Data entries

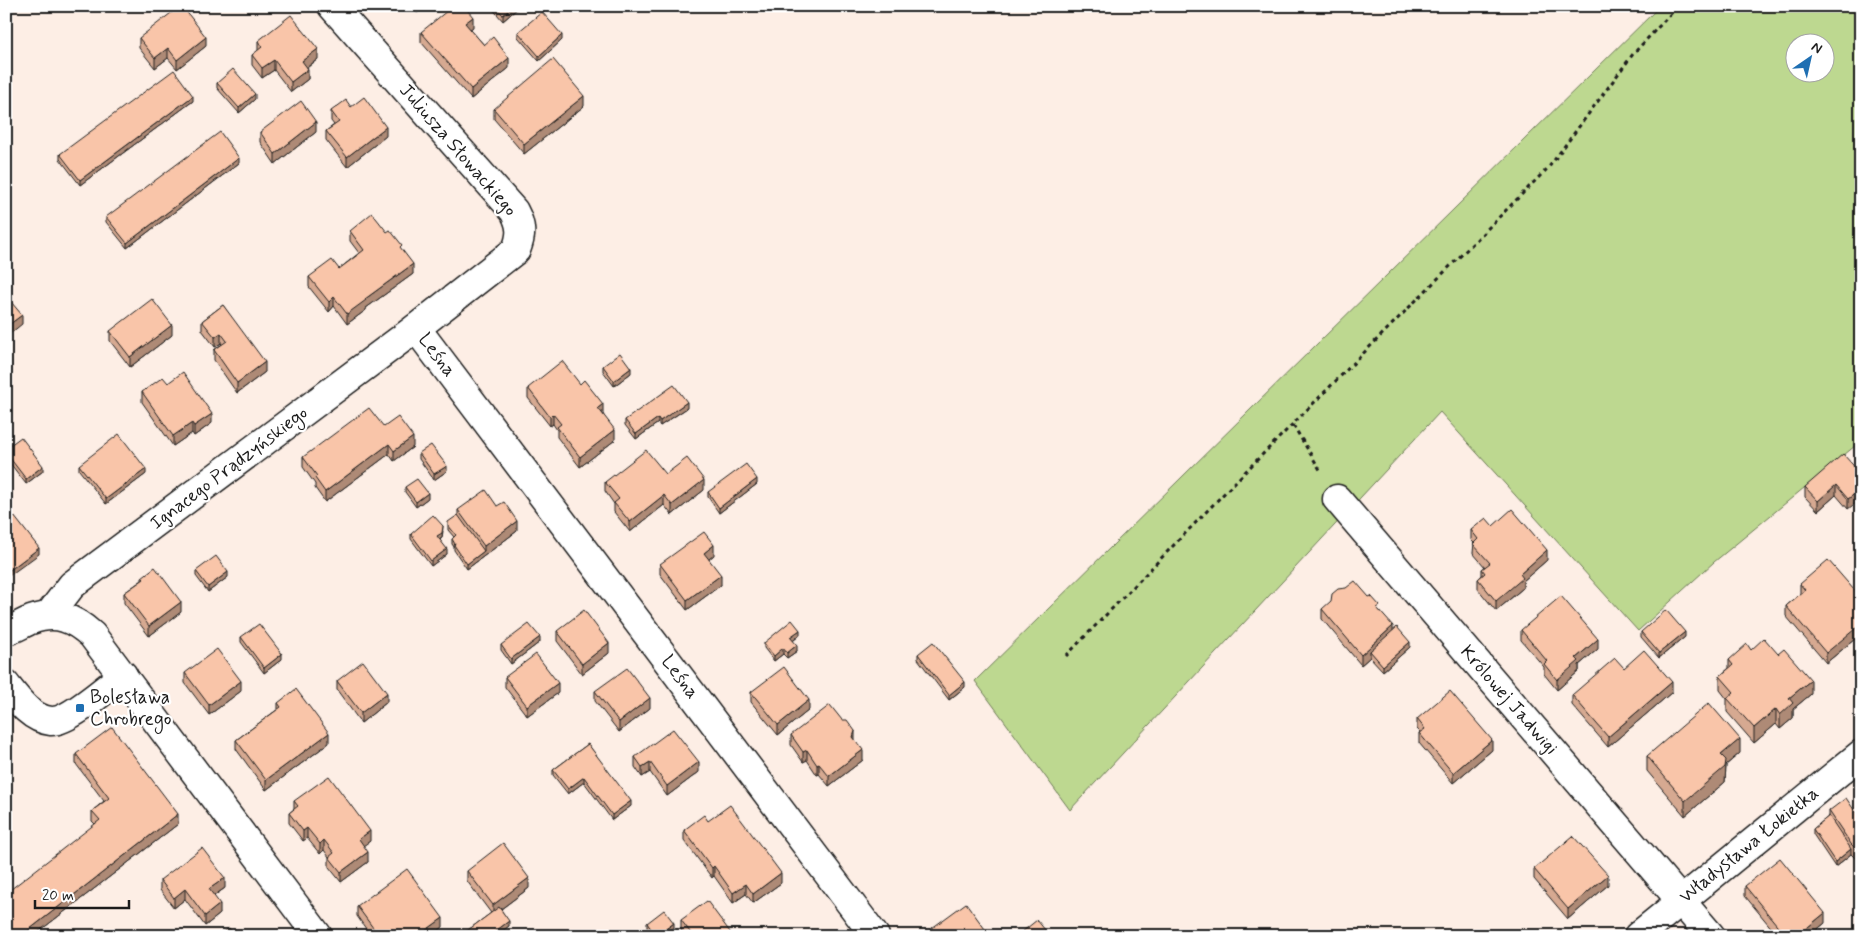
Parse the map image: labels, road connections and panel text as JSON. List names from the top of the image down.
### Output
{
  "streets": {
    "street": [
      "Juliusza Słowackiego",
      "Leśna",
      "Ignacego Prądzyńskiego",
      "Królowej Jadwigi",
      "Władysława Łokietka"
    ]
  },
  "crossings": [
    ["Juliusza Słowackiego", "Leśna"],
    ["Juliusza Słowackiego", "Ignacego Prądzyńskiego"],
    ["Leśna", "Ignacego Prądzyńskiego"],
    ["Królowej Jadwigi", "Władysława Łokietka"]
  ],
  "places": {
    "transit": ["Bolesława Chrobrego"]
  },
  "scale_bar": "20 m",
  "north": "top right"
}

• **Brief**
Each record above must be set down again unchanged, with its pictures left out.

• **Solution**
Parse the map image: labels, road connections and panel text as JSON. List names from the top of the image down.
### Output
{
  "streets": {
    "street": [
      "Juliusza Słowackiego",
      "Leśna",
      "Ignacego Prądzyńskiego",
      "Królowej Jadwigi",
      "Władysława Łokietka"
    ]
  },
  "crossings": [
    ["Juliusza Słowackiego", "Leśna"],
    ["Juliusza Słowackiego", "Ignacego Prądzyńskiego"],
    ["Leśna", "Ignacego Prądzyńskiego"],
    ["Królowej Jadwigi", "Władysława Łokietka"]
  ],
  "places": {
    "transit": ["Bolesława Chrobrego"]
  },
  "scale_bar": "20 m",
  "north": "top right"
}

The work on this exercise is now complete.